**Data for review**.
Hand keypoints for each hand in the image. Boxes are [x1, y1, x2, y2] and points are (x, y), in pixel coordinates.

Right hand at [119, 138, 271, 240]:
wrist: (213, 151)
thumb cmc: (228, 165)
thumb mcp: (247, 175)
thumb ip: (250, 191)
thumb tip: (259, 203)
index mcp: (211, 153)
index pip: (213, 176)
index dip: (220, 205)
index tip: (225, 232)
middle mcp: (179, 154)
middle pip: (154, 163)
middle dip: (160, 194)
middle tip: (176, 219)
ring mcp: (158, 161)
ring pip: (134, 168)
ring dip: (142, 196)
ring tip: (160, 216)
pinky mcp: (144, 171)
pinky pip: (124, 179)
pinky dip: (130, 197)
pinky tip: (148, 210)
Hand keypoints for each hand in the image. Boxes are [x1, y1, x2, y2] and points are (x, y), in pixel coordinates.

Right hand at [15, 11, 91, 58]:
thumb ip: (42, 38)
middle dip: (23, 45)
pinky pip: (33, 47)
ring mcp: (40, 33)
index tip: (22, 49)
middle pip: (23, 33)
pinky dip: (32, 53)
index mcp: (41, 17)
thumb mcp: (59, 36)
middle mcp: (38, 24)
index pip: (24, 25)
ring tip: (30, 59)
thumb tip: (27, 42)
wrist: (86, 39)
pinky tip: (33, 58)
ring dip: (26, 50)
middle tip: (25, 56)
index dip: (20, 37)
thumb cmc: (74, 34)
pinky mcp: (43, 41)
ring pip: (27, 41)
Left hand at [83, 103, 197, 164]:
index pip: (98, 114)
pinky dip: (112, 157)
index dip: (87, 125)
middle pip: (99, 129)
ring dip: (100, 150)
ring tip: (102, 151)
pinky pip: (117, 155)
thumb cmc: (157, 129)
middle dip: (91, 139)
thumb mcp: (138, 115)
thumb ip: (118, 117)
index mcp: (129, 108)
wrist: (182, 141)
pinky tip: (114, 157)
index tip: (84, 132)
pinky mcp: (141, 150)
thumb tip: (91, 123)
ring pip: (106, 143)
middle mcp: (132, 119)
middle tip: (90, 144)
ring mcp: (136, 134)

**Directions for this task**. Return all lines from the data that include the string "thumb".

**Result of the exercise**.
thumb cmc: (228, 165)
thumb mcp: (247, 175)
thumb ip: (250, 191)
thumb tip: (259, 203)
thumb ip: (42, 38)
thumb mcp: (59, 36)
thumb tip: (27, 42)
thumb cmc: (74, 34)
thumb cmc: (157, 129)
thumb mcp: (138, 115)
thumb ip: (118, 117)
thumb tip: (91, 123)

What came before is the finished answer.